Reproduce the text of the records below line for line, without changing anything, and omit the picture markers.

[PROVIDED DATA]

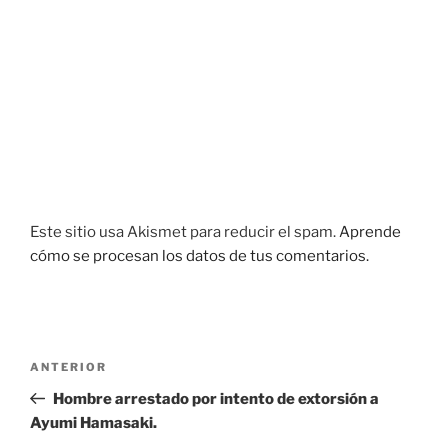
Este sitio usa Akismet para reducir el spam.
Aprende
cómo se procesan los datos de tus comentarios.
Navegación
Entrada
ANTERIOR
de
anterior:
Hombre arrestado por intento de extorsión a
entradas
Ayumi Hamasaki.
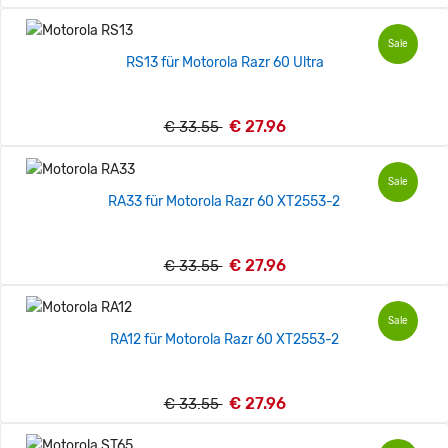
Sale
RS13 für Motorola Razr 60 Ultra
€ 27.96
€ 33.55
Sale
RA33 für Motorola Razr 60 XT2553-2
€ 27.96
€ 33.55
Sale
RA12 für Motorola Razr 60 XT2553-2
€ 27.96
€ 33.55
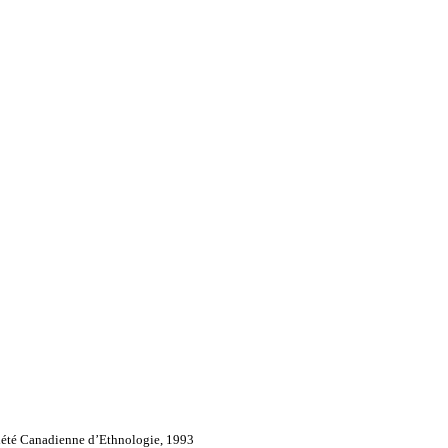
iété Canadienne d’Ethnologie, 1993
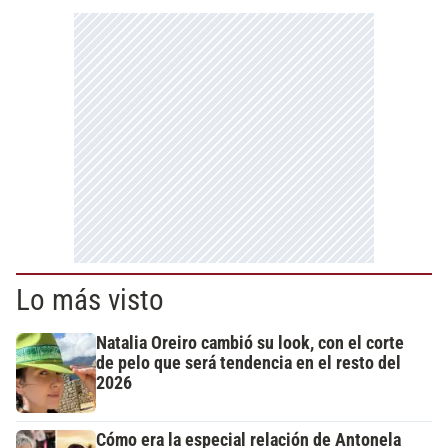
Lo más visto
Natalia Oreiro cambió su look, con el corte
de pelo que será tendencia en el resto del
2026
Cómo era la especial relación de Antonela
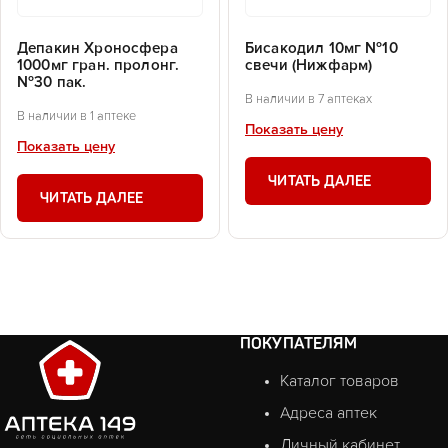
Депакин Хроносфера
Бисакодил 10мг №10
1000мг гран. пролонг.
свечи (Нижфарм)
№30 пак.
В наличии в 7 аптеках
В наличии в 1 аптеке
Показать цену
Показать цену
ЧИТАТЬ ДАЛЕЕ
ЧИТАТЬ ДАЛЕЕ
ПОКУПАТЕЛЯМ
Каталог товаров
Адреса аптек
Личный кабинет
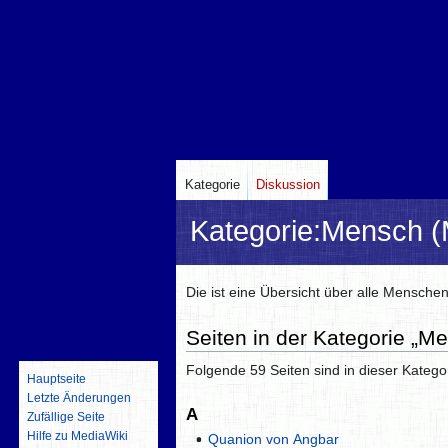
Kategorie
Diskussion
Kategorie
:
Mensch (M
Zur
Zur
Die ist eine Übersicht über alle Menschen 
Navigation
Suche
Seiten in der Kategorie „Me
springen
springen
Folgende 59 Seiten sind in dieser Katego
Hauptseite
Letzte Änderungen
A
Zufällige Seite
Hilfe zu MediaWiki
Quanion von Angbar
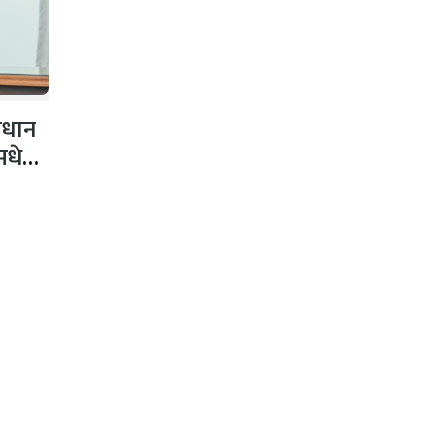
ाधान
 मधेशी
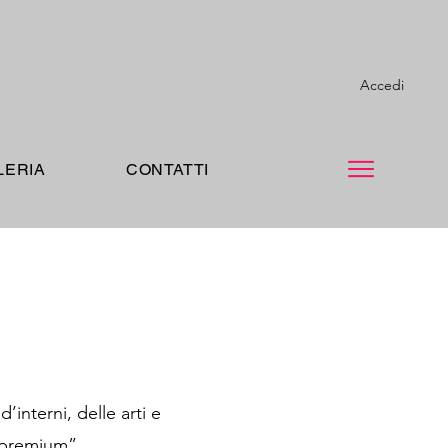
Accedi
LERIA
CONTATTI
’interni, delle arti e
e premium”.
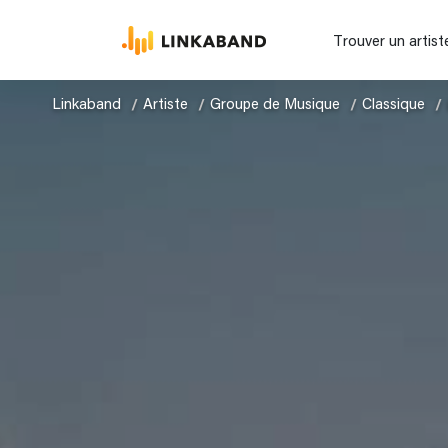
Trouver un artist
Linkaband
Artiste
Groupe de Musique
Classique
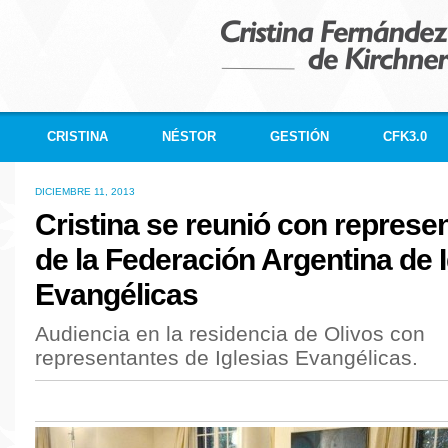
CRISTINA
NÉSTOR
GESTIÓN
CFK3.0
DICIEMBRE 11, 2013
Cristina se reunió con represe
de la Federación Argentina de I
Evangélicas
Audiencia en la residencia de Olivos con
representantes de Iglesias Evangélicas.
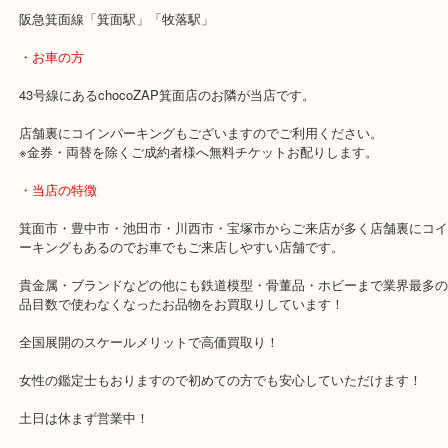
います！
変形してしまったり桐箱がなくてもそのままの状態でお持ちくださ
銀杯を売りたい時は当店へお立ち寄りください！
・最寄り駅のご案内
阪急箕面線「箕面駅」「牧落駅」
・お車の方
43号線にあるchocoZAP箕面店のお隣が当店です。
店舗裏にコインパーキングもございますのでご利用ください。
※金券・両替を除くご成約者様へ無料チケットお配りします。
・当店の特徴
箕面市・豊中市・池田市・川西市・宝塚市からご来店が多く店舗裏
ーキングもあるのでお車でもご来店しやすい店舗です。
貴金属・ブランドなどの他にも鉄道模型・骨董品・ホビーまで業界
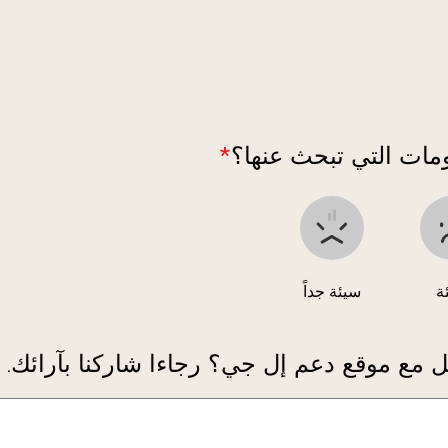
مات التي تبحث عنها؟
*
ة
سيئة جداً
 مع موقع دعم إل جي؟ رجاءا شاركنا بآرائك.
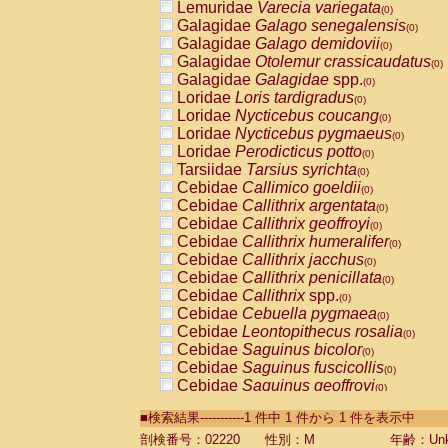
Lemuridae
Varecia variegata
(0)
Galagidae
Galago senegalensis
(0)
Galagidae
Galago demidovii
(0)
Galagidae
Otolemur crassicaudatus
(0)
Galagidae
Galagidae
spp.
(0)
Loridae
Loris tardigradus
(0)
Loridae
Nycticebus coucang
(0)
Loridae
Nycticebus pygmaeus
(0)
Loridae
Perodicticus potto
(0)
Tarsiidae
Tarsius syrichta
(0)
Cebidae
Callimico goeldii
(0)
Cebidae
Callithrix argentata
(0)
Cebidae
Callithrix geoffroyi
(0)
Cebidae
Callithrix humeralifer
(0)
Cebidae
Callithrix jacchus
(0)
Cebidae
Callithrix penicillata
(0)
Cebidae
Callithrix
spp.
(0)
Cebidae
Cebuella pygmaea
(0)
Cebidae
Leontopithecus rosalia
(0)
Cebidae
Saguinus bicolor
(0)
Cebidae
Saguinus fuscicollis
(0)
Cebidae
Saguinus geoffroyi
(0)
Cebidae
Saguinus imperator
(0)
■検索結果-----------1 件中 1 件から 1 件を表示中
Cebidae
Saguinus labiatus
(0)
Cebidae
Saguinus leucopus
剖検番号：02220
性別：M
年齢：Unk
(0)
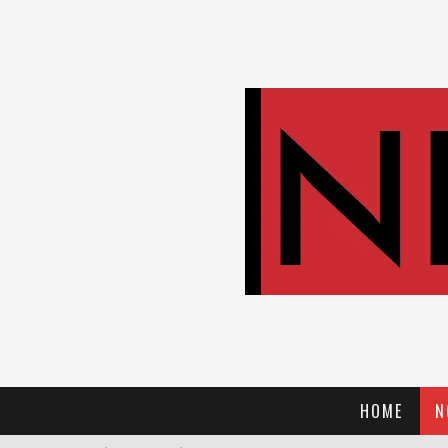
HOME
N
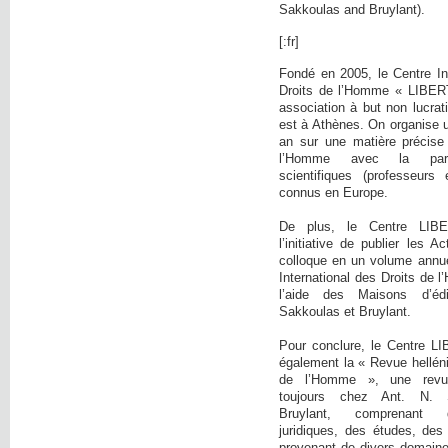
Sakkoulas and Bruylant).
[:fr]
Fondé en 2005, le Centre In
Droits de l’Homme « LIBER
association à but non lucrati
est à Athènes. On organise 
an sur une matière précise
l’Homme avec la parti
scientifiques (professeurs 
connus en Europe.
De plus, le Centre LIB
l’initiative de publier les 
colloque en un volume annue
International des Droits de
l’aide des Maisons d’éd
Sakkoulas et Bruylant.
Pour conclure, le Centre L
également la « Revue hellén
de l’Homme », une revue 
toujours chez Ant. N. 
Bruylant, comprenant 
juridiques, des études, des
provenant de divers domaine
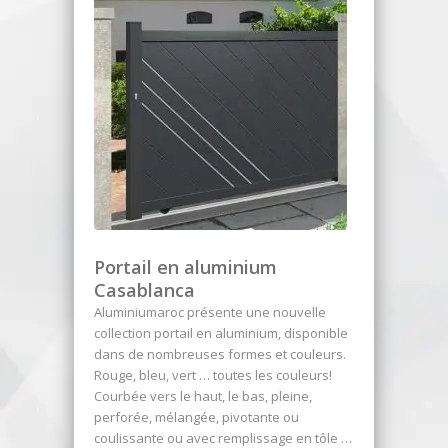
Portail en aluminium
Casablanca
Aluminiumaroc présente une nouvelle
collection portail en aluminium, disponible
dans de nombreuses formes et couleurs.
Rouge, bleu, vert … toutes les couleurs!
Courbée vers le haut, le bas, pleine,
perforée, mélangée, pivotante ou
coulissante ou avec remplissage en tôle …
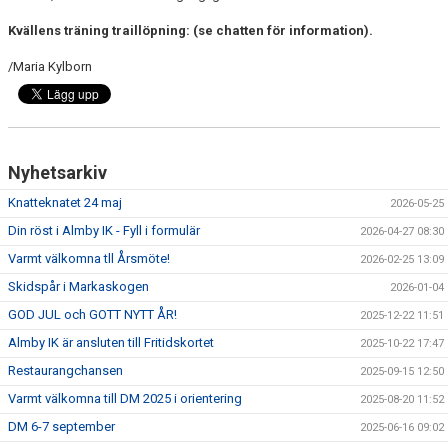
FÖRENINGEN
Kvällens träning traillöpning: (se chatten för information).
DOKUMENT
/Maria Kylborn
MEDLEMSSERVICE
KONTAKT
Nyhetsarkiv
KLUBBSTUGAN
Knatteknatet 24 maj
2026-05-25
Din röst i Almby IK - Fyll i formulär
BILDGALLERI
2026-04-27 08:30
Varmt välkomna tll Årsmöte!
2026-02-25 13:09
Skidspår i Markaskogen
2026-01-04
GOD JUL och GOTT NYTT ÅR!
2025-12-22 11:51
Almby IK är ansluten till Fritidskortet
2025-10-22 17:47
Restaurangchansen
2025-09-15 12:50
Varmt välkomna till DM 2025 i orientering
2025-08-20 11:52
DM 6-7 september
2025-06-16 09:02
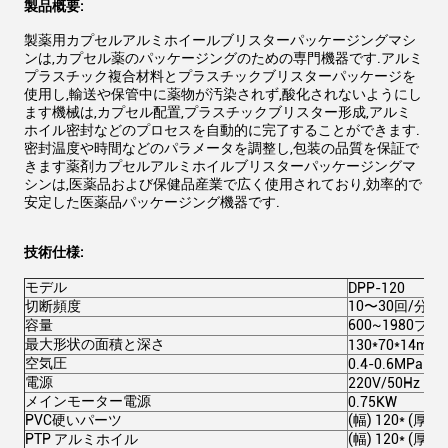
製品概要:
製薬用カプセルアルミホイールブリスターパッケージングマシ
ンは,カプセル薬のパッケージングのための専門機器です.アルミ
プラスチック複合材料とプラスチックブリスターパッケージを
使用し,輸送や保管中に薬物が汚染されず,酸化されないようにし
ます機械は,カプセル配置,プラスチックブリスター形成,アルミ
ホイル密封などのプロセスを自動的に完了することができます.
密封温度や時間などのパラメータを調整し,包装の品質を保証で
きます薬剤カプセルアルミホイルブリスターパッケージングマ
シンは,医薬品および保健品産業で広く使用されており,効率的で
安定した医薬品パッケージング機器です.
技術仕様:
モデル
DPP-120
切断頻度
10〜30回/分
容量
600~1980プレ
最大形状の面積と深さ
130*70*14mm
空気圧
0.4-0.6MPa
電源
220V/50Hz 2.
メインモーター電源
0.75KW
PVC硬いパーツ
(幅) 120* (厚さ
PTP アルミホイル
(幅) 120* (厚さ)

[/PROVIDED DATA]

__RESULT BELOW__.
Este sitio usa Akismet para reducir el spam.
Aprende
cómo se procesan los datos de tus comentarios.
Navegación
Entrada
ANTERIOR
de
anterior:
Hombre arrestado por intento de extorsión a
entradas
Ayumi Hamasaki.
Sale
RS13 für Motorola Razr 60 Ultra
€ 27.96
€ 33.55
Sale
RA33 für Motorola Razr 60 XT2553-2
€ 27.96
€ 33.55
Sale
RA12 für Motorola Razr 60 XT2553-2
€ 27.96
€ 33.55
iété Canadienne d’Ethnologie, 1993
Lo más visto
Natalia Oreiro cambió su look, con el corte
de pelo que será tendencia en el resto del
2026
Cómo era la especial relación de Antonela
Депакин Хроносфера
Бисакодил 10мг №10
1000мг гран. пролонг.
свечи (Нижфарм)
№30 пак.
В наличии в 7 аптеках
В наличии в 1 аптеке
Показать цену
Показать цену
ЧИТАТЬ ДАЛЕЕ
ЧИТАТЬ ДАЛЕЕ
ПОКУПАТЕЛЯМ
Каталог товаров
Адреса аптек
Личный кабинет
Kategorie
Diskussion
Kategorie
:
Mensch (M
Zur
Zur
Die ist eine Übersicht über alle Menschen 
Navigation
Suche
Seiten in der Kategorie „Me
springen
springen
Folgende 59 Seiten sind in dieser Katego
Hauptseite
Letzte Änderungen
A
Zufällige Seite
Hilfe zu MediaWiki
Quanion von Angbar
ाधान
 मधेशी
Accedi
LERIA
CONTATTI
’interni, delle arti e
e premium”.
Trouver un artist
Linkaband
Artiste
Groupe de Musique
Classique
CRISTINA
NÉSTOR
GESTIÓN
CFK3.0
DICIEMBRE 11, 2013
Cristina se reunió con represe
de la Federación Argentina de I
Evangélicas
Audiencia en la residencia de Olivos con
representantes de Iglesias Evangélicas.
います！
変形してしまったり桐箱がなくてもそのままの状態でお持ちくださ
銀杯を売りたい時は当店へお立ち寄りください！
・最寄り駅のご案内
阪急箕面線「箕面駅」「牧落駅」
・お車の方
43号線にあるchocoZAP箕面店のお隣が当店です。
店舗裏にコインパーキングもございますのでご利用ください。
※金券・両替を除くご成約者様へ無料チケットお配りします。
・当店の特徴
箕面市・豊中市・池田市・川西市・宝塚市からご来店が多く店舗裏
ーキングもあるのでお車でもご来店しやすい店舗です。
貴金属・ブランドなどの他にも鉄道模型・骨董品・ホビーまで業界
مات التي تبحث عنها؟
*
ة
سيئة جداً
 مع موقع دعم إل جي؟ رجاءا شاركنا بآرائك.
Lemuridae
Varecia variegata
(0)
Galagidae
Galago senegalensis
(0)
Galagidae
Galago demidovii
(0)
Galagidae
Otolemur crassicaudatus
(0)
Galagidae
Galagidae
spp.
(0)
Loridae
Loris tardigradus
(0)
Loridae
Nycticebus coucang
(0)
Loridae
Nycticebus pygmaeus
(0)
Loridae
Perodicticus potto
(0)
Tarsiidae
Tarsius syrichta
(0)
Cebidae
Callimico goeldii
(0)
Cebidae
Callithrix argentata
(0)
Cebidae
Callithrix geoffroyi
(0)
Cebidae
Callithrix humeralifer
(0)
Cebidae
Callithrix jacchus
(0)
Cebidae
Callithrix penicillata
(0)
Cebidae
Callithrix
spp.
(0)
Cebidae
Cebuella pygmaea
(0)
Cebidae
Leontopithecus rosalia
(0)
Cebidae
Saguinus bicolor
(0)
Cebidae
Saguinus fuscicollis
(0)
Cebidae
Saguinus geoffroyi
(0)
Cebidae
Saguinus imperator
(0)
■検索結果-----------1 件中 1 件から 1 件を表示中
Cebidae
Saguinus labiatus
(0)
Cebidae
Saguinus leucopus
剖検番号：02220
性別：M
年齢：Unk
(0)
HOME
N
Sakkoulas and Bruylant).
[:fr]
Fondé en 2005, le Centre In
Droits de l’Homme « LIBER
association à but non lucrati
est à Athènes. On organise 
an sur une matière précise
l’Homme avec la parti
scientifiques (professeurs 
connus en Europe.
De plus, le Centre LIB
l’initiative de publier les 
colloque en un volume annue
International des Droits de
l’aide des Maisons d’éd
Sakkoulas et Bruylant.
Pour conclure, le Centre L
également la « Revue hellén
de l’Homme », une revue 
toujours chez Ant. N. 
Bruylant, comprenant 
juridiques, des études, des
provenant de divers domaine
Portail en aluminium
Casablanca
Aluminiumaroc présente une nouvelle
collection portail en aluminium, disponible
dans de nombreuses formes et couleurs.
Rouge, bleu, vert … toutes les couleurs!
Courbée vers le haut, le bas, pleine,
perforée, mélangée, pivotante ou
coulissante ou avec remplissage en tôle …
FÖRENINGEN
Kvällens träning traillöpning: (se chatten för information).
DOKUMENT
/Maria Kylborn
MEDLEMSSERVICE
KONTAKT
Nyhetsarkiv
KLUBBSTUGAN
Knatteknatet 24 maj
2026-05-25
Din röst i Almby IK - Fyll i formulär
BILDGALLERI
2026-04-27 08:30
Varmt välkomna tll Årsmöte!
2026-02-25 13:09
Skidspår i Markaskogen
2026-01-04
GOD JUL och GOTT NYTT ÅR!
2025-12-22 11:51
Almby IK är ansluten till Fritidskortet
2025-10-22 17:47
Restaurangchansen
2025-09-15 12:50
Varmt välkomna till DM 2025 i orientering
2025-08-20 11:52
DM 6-7 september
2025-06-16 09:02
製品概要:
製薬用カプセルアルミホイールブリスターパッケージングマシ
ンは,カプセル薬のパッケージングのための専門機器です.アルミ
プラスチック複合材料とプラスチックブリスターパッケージを
使用し,輸送や保管中に薬物が汚染されず,酸化されないようにし
ます機械は,カプセル配置,プラスチックブリスター形成,アルミ
ホイル密封などのプロセスを自動的に完了することができます.
密封温度や時間などのパラメータを調整し,包装の品質を保証で
きます薬剤カプセルアルミホイルブリスターパッケージングマ
シンは,医薬品および保健品産業で広く使用されており,効率的で
安定した医薬品パッケージング機器です.
技術仕様:
モデル
DPP-120
切断頻度
10〜30回/分
容量
600~1980プレ
最大形状の面積と深さ
130*70*14mm
空気圧
0.4-0.6MPa
電源
220V/50Hz 2.
メインモーター電源
0.75KW
PVC硬いパーツ
(幅) 120* (厚さ
PTP アルミホイル
(幅) 120* (厚さ)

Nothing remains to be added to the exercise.